Do you have access from above? 

Looks like some sort of water damage. Maybe condensation, roof leaking, just guesses until you investigate further.


----------



## KHouse75 (May 14, 2008)

Is this in a kitchen or somewhere where people would eat.

I've seen this many times in kitchen and dining areas. Especially when people have small kids. Greasy food gets splattered, spit or thrown and a grease ring forms around it.

I've also see these with those sticky toys that kids throw on the walls and ceiling. I have spots all over my kids ceilings from those.


----------



## voxelblock (May 20, 2018)

Thanks for responding. I did forget to mention this is a bedroom. I've also only owned the house a short while

There is attic space above but I cannot easily access it, unfortunately.

The ceiling and walls have a lot of pin pricks, as if stuff was hung up in various places, so I'm guessing it was probably previously a kids room, lending some credence to the sticky toy theory. The spots also don't seem like they share an obvious line (like along a joist).

If I cut a hole out of the drywall ceiling around one of these spots, I should be able to look at the opposite side of the drywall and see if the spot is all the way through, no? Wouldn't that probably tell me if it's water damage from the roof or somewhere above the ceiling?


----------



## mark sr (Jun 13, 2017)

Unless the drywall is soft I wouldn't cut any holes! It looks more like a containment than water stains although the paint fix is the same - a solvent based primer and latex paint.


----------



## de-nagorg (Feb 23, 2014)

Cutting a hole just to see the other side is going to take more repair work, than getting a young person to access the attic area and take pictures for you.

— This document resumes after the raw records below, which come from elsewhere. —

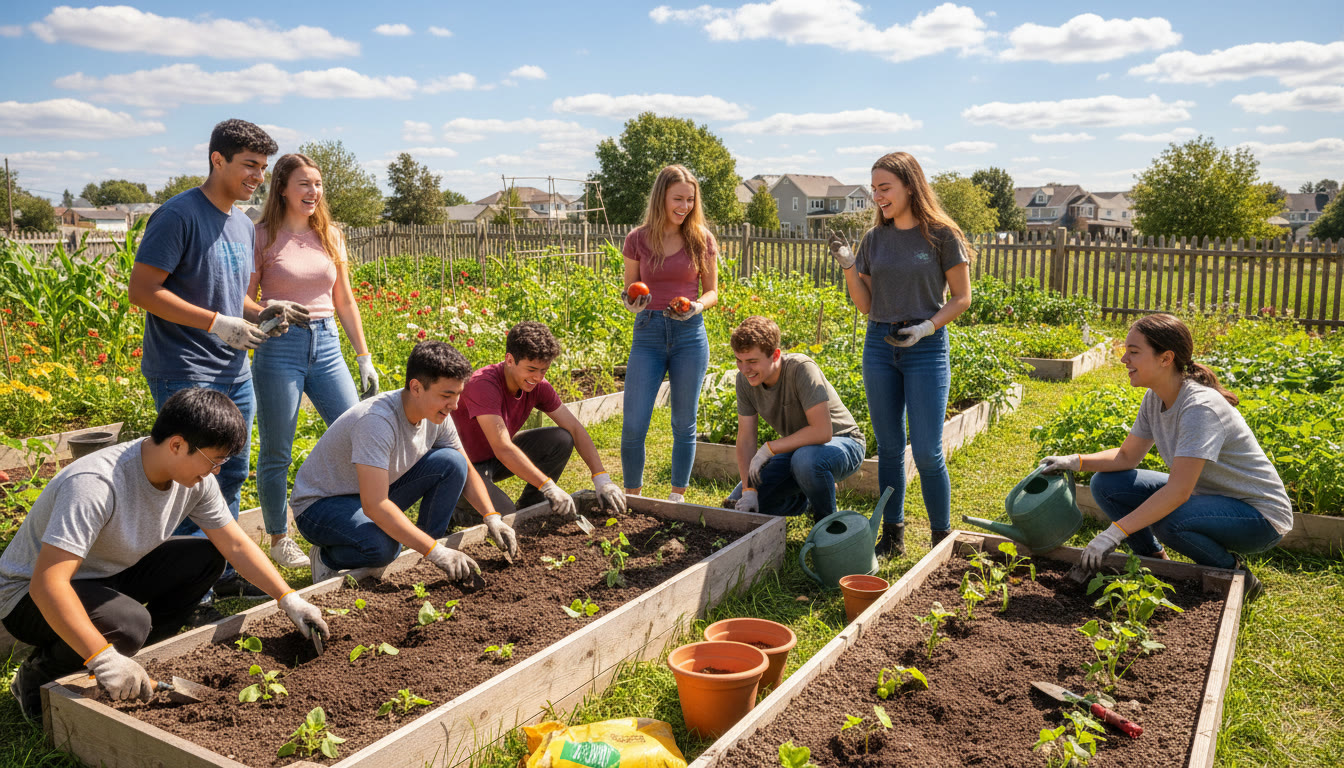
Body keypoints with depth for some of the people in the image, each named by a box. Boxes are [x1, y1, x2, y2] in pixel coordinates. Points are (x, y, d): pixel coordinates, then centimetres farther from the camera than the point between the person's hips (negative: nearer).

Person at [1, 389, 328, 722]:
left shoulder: (196, 478, -12)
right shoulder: (95, 485, -35)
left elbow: (236, 544, -3)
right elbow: (47, 583, -39)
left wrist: (289, 599, -8)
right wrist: (103, 658, -43)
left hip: (109, 575, 7)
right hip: (32, 593, -7)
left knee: (206, 557, -7)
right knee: (129, 622, -34)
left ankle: (132, 658, 1)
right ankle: (36, 677, -3)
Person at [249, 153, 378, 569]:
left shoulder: (330, 235, 10)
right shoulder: (263, 237, -3)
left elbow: (345, 300, 14)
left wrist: (364, 356, 13)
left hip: (326, 344, 4)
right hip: (280, 347, -4)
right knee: (277, 454, 5)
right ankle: (279, 538, 22)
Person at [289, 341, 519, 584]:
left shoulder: (436, 415, -10)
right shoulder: (377, 420, -34)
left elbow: (466, 471, 4)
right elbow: (374, 506, -40)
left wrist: (492, 518, -12)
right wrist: (435, 552, -40)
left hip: (376, 493, 7)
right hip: (321, 504, -7)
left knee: (451, 463, -13)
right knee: (382, 546, -38)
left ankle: (421, 560, -2)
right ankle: (327, 558, -3)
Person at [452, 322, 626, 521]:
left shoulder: (537, 386, -10)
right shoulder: (483, 384, -31)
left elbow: (575, 428, -8)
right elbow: (503, 449, -38)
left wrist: (602, 479, -19)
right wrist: (549, 487, -43)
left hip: (498, 460, 7)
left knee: (562, 440, -12)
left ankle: (528, 507, 3)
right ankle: (457, 505, 3)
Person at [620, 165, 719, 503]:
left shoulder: (702, 239, 2)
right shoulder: (638, 240, 2)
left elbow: (712, 291, 8)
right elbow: (629, 290, 9)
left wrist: (696, 306, -13)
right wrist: (631, 303, -14)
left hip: (690, 334, 0)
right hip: (648, 334, 0)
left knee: (684, 424, 8)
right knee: (633, 426, -3)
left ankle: (677, 497, 23)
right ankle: (632, 497, 16)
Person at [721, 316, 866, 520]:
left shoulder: (801, 369, -30)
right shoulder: (745, 379, -12)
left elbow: (822, 432, -35)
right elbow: (746, 439, -9)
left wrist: (768, 448, -28)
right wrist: (748, 490, -20)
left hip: (843, 444, -6)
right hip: (798, 448, 6)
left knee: (805, 458, -41)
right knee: (738, 506, -5)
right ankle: (805, 500, 19)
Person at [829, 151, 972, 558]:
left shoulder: (941, 235, -4)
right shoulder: (874, 239, 8)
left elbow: (961, 297, -1)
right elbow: (866, 304, 10)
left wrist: (927, 327, -16)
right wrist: (848, 266, -4)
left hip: (926, 347, -4)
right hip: (879, 345, 4)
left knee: (927, 452, -4)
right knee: (889, 447, 10)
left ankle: (942, 539, 13)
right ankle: (892, 535, 20)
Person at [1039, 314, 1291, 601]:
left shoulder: (1200, 407, -30)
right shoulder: (1155, 398, -5)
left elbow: (1177, 492, -36)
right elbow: (1128, 456, 4)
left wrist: (1113, 533, -38)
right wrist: (1076, 462, -14)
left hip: (1260, 515, -7)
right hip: (1204, 493, 8)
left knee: (1169, 520, -36)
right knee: (1106, 484, -6)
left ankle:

I once was hired to paint a ceiling where there were scores of spots similar to yours.

Turned out that someone had been picking their nose a lot, and flicking the booger up onto the ceiling.

And cleaning it off had created these spots after the tenant had vacated,

So no telling what could have caused this.

Check for roof leaks, and then a good primer and paint to take care of this.



ED


----------



## ront02769 (Nov 28, 2008)

Didn’t read the whole t just looking at the spots brought back an issue I’ve dealt with in multiple bedrooms, e.b. Those self adhesive glowing star pattern things that need to be scraped off, sanded, hit with goof off, and finally hit with kilz.....


----------